FROM THE LEXICON - CUDC Quarterly 2:1 - Fall 2001

Public Realm

In a well known formulation, Hannah Arendt defined the public realm as "the space of appearances". She drew on classical Greek models and idealized a strict distinction between private concerns–having to do with the material business of making a living and sustaining life–and public activity centered on the political work of deliberating shared purposes and taking action on them. What she got from the Greeks was the sense that a fully human life could only take place through this public activity. That is, a human being only fulfilled what is uniquely human by sharing speech and action with others, and being seen and heard doing so.
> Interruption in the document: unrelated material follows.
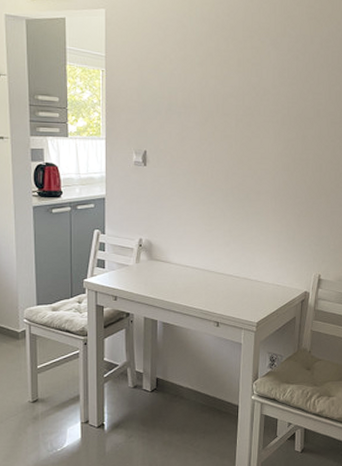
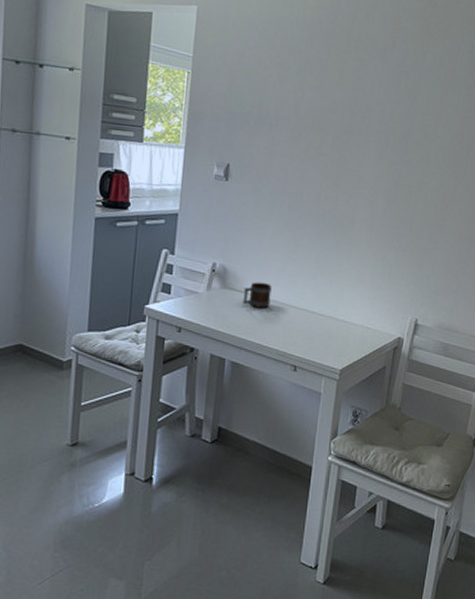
mug: none [168,252,192,275] -> present [243,282,272,308]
Arendt raised this rather lofty image in the 1950’s as a reproach to a model of the world, provided by planners and social scientists, in which the public sphere could be reduced to the statistically regularized interactions of social groups. She wanted to re-assert the value of public life as experience, as the face-to-face interaction of individuals, and this point is also a reproach to urban designers. Too often the "public realm" is conceived in purely formal terms, as if the shape of public space is what matters most, as if the tidy village greens of new urbanist suburbs  are somehow inherently more conducive to "civic life" than all the other places where citizens interact. Simply labelling something "public" or "civic" in a drawing doesn’t necessarily imply that it will be lived as a public space.

Here perhaps, Arendt’s influential account of the "public realm" bears some of the blame. Her extreme separation between the public realm of speech and action and the private realm of economic activity can lead to an awfully sterile ideal. The public realm may now be something more everyday that includes activities of making and exchange as components of a "space of appearances" which is defined by the ongoing negotiations that make a city.